Índio, padre e mito: a história do fundador de Oriximiná


A origem da cidade de Oriximiná se mistura com a do venerado padre José Nicolino de Souza.
Um padre aventureiro, de origem indígena e que passou parte da vida adulta na Europa e outra parte dela desbravando o interior do Pará. Tido como mito, o fundador da cidade de Oriximiná (a cerca de 1.800 km de Belém) inspira lendas e é objeto de adoração na região, mas entre os historiadores é visto como um personagem complexo, contraditório e até polêmico.

A vida de José Nicolino de Souza daria um filme. Não se conhecem com certeza seu local e data de nascimento, mas seus feitos se concentraram na segunda metade do século 19 - em 2012 completam-se 130 anos de sua morte. Parte de sua história se mistura com a de Oriximiná. (...)

Couto, que atualmente desenvolve o projeto de pesquisa "Missões religiosas na Amazônia do século XIX", conta que o interesse pelo padre José Nicolino começou quando se deu conta que "quase 100%" das monografias que leu sobre Oriximiná tinham um tópico que começava com essa "espécie de mito fundador". De mãe índia, José Nicolino teria sido aprisionado numa excursão na fronteira com a Guiana Inglesa e acabou sendo criado pelo pai do romancista paraense Inglês de Souza, o desembargador Marcos Antônio Rodrigues de Souza. Dele herdou o sobrenome, mas também ganhou a oportunidade de educar-se em boas escolas e até de ir para o exterior, chance rara para um descendente de índios na época.
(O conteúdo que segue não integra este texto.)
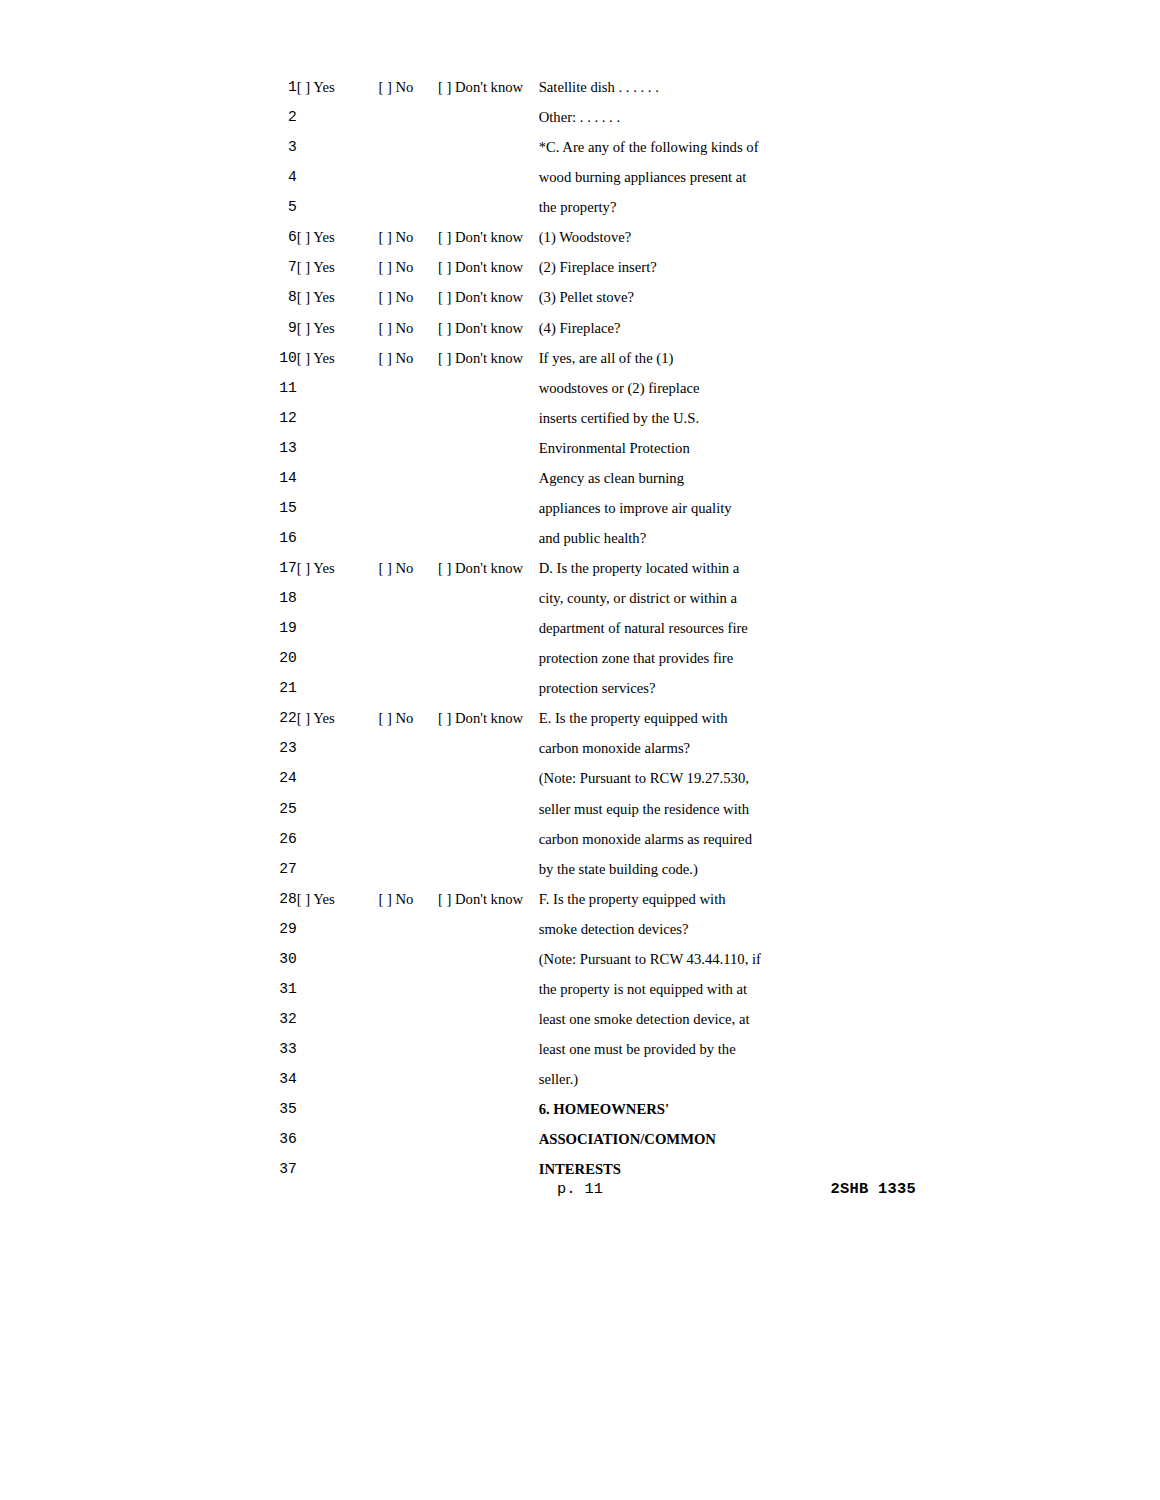| 1 | [ ] Yes | [ ] No | [ ] Don't know | Satellite dish . . . . . . |
| 2 | | | | Other: . . . . . . |
| 3 | | | | *C. Are any of the following kinds of |
| 4 | | | | wood burning appliances present at |
| 5 | | | | the property? |
| 6 | [ ] Yes | [ ] No | [ ] Don't know | (1) Woodstove? |
| 7 | [ ] Yes | [ ] No | [ ] Don't know | (2) Fireplace insert? |
| 8 | [ ] Yes | [ ] No | [ ] Don't know | (3) Pellet stove? |
| 9 | [ ] Yes | [ ] No | [ ] Don't know | (4) Fireplace? |
| 10 | [ ] Yes | [ ] No | [ ] Don't know | If yes, are all of the (1) |
| 11 | | | | woodstoves or (2) fireplace |
| 12 | | | | inserts certified by the U.S. |
| 13 | | | | Environmental Protection |
| 14 | | | | Agency as clean burning |
| 15 | | | | appliances to improve air quality |
| 16 | | | | and public health? |
| 17 | [ ] Yes | [ ] No | [ ] Don't know | D. Is the property located within a |
| 18 | | | | city, county, or district or within a |
| 19 | | | | department of natural resources fire |
| 20 | | | | protection zone that provides fire |
| 21 | | | | protection services? |
| 22 | [ ] Yes | [ ] No | [ ] Don't know | E. Is the property equipped with |
| 23 | | | | carbon monoxide alarms? |
| 24 | | | | (Note: Pursuant to RCW 19.27.530, |
| 25 | | | | seller must equip the residence with |
| 26 | | | | carbon monoxide alarms as required |
| 27 | | | | by the state building code.) |
| 28 | [ ] Yes | [ ] No | [ ] Don't know | F. Is the property equipped with |
| 29 | | | | smoke detection devices? |
| 30 | | | | (Note: Pursuant to RCW 43.44.110, if |
| 31 | | | | the property is not equipped with at |
| 32 | | | | least one smoke detection device, at |
| 33 | | | | least one must be provided by the |
| 34 | | | | seller.) |
| 35 | | | | 6. HOMEOWNERS' |
| 36 | | | | ASSOCIATION/COMMON |
| 37 | | | | INTERESTS |
p. 11
2SHB 1335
Lendas e aventuras - O professor explica que não se sabe exatamente o ano de nascimento do padre nem a que etnia pertencia sua mãe. Enquanto faltam detalhes históricos, sobram lendas e "histórias mirabulosas" a respeito de José Nicolino. "Há muita coisa inventada", conta, dando como exemplo o próprio ano de nascimento do padre que aparece na entrada da igreja matriz da cidade - onde, por sinal, estão seus restos mortais -, 1936.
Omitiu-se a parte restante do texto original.